The energy-time entanglement technology for quantum encryption studied here is based on testing the connection at the same time as the encryption key is created. Two photons are sent out at exactly the same time in different directions. At both ends of the connection is an interferometer where a small phase shift is added. This provides the interference that is used to compare similarities in the data from the two stations. If the photon stream is being eavesdropped there will be noise, and this can be revealed using a theorem from quantum mechanics – Bell’s inequality.
On the other hand if the connection is secure and free from noise, you can use the remaining data, or photons, as an encryption key to protect your message.
What the LiU researchers Jan-Åke Larsson and his doctoral student Jonathan Jogenfors have revealed about energy-time entanglement is that if the photon source is replaced with a traditional light source, an eavesdropper can identify the key, the code string. Consequently they can also read the message without detection.

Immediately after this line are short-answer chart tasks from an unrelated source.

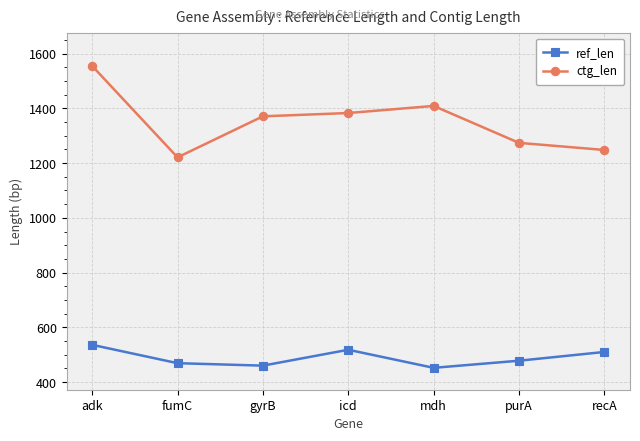

At which label does ref_len first exceed 478?

adk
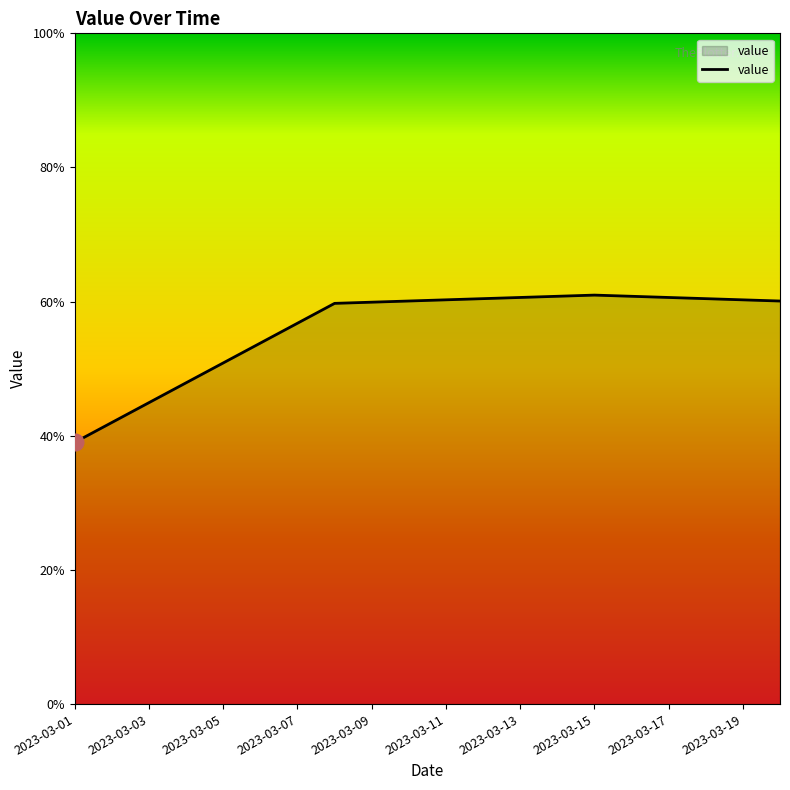

Does the chart have visible grid lines?

No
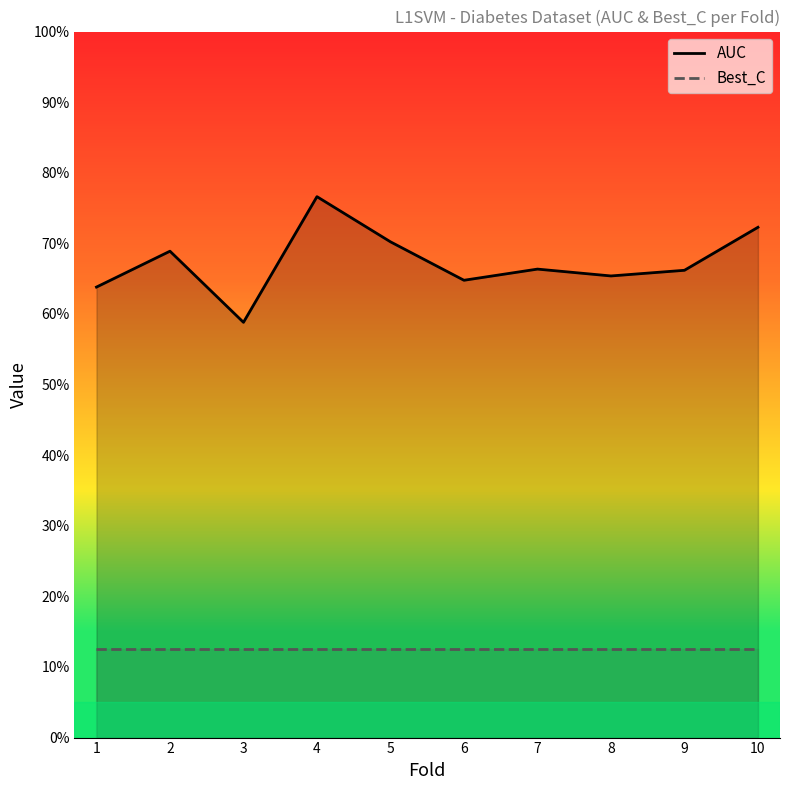

Reading right to left, extract all data points from this chart.

AUC: 0.7	0.7	0.7	0.7	0.6	0.7	0.8	0.6	0.7	0.6
Best_C: 0.1	0.1	0.1	0.1	0.1	0.1	0.1	0.1	0.1	0.1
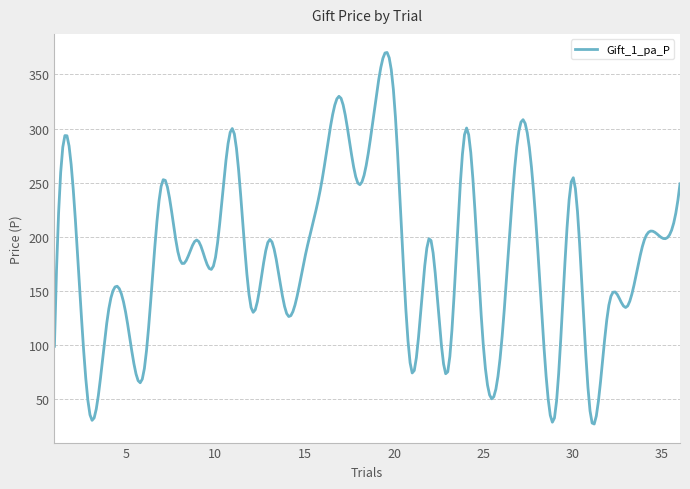

What is the difference between the maximum and minimum values?

343.0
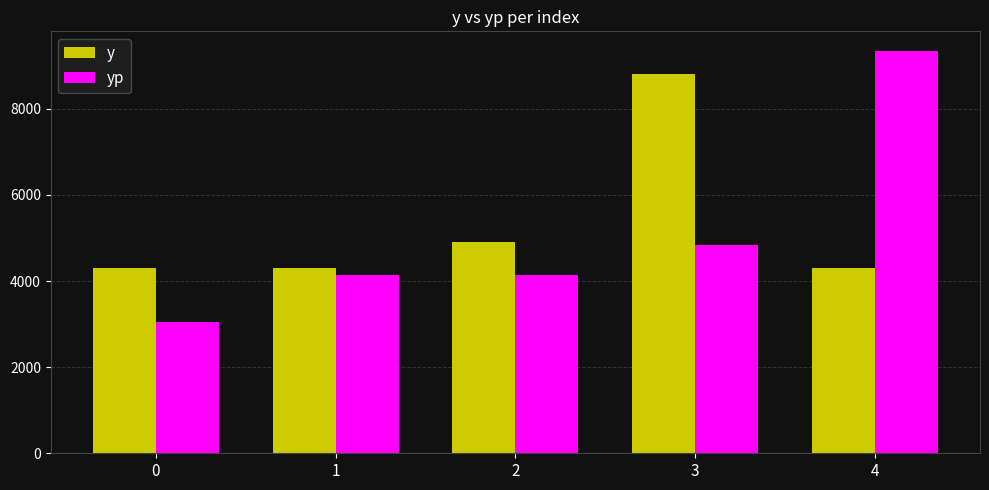

The yp series shows 3047.9 at 0. True or false?

True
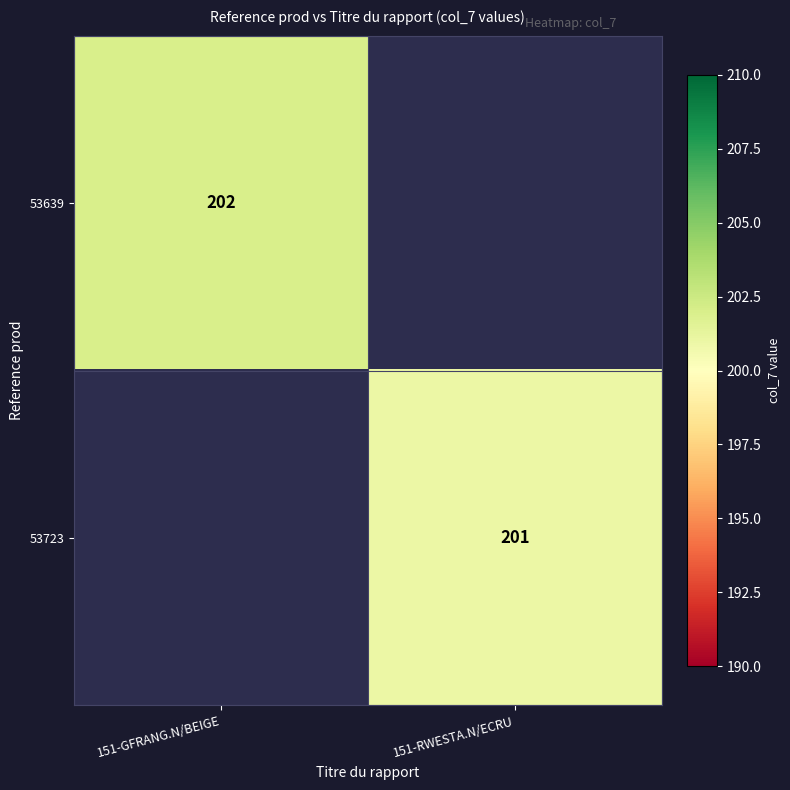

Is it true that 53723 equals 201 at 151-RWESTA.N/ECRU?

True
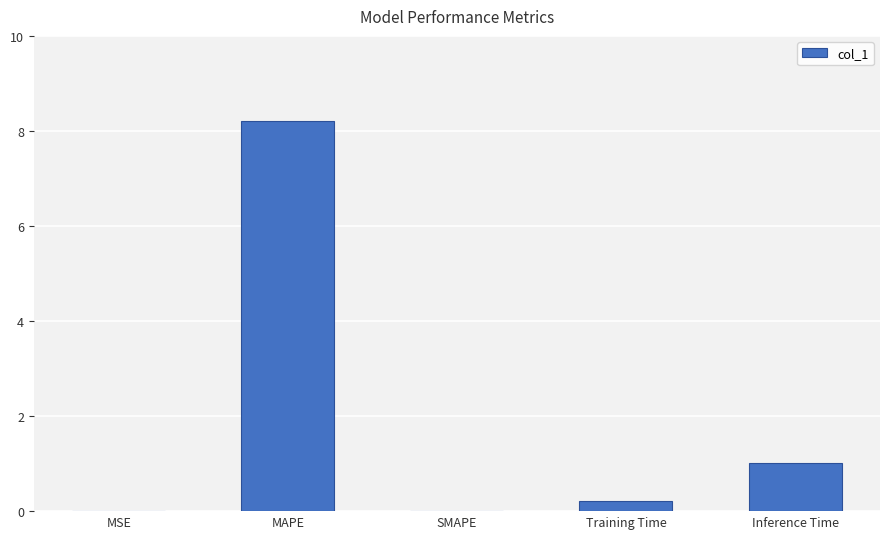

Which label corresponds to the largest value in the chart?

MAPE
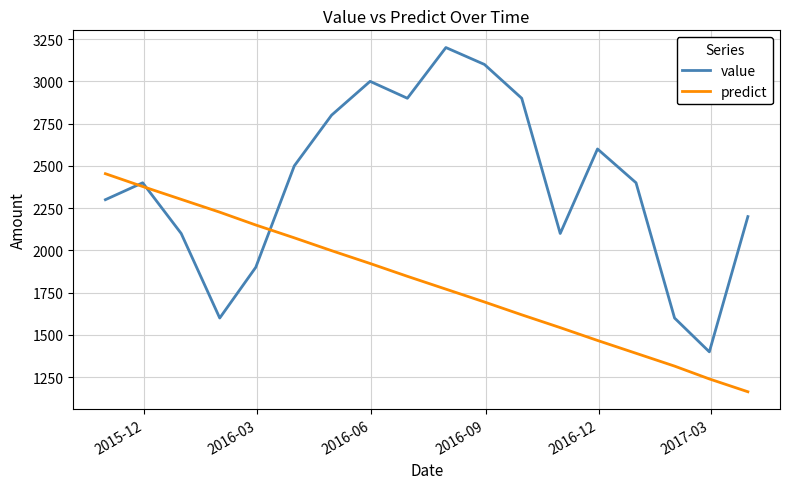

Which series has the largest total across all categories?

value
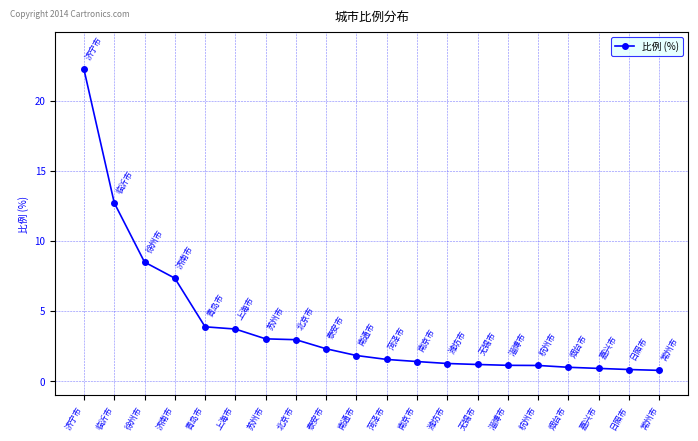

Is it true that the value at 苏州市 is 3.0?

True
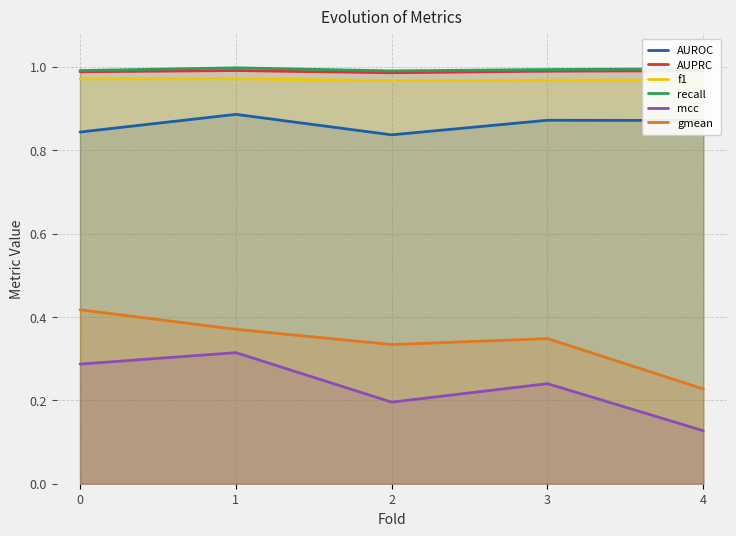

At which label does AUPRC reach its peak?

1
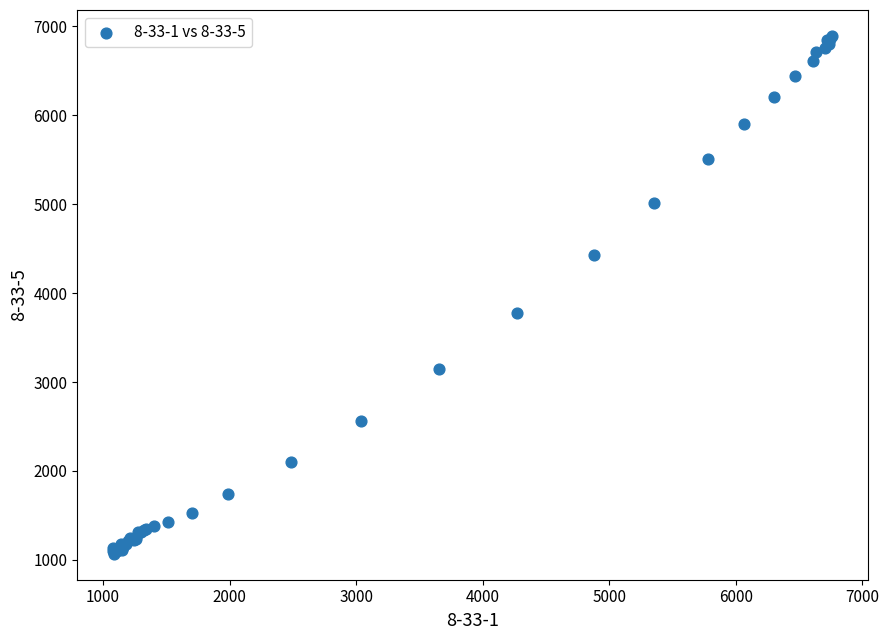

What Y value in the scatter plot is closest to 3979?

3779.9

The security test, which is based on Bell’s inequality, does not react – even though an attack is underway.
Physicists at Stockholm University have subsequently been able to demonstrate in practical experiments that it is perfectly possible to replace the light source and thus also eavesdrop on the message.
But this problem can also be solved.
“In the article we propose a number of countermeasures, from simple technical solutions to rebuilding the entire machine,” said Jonathan Jogenfors.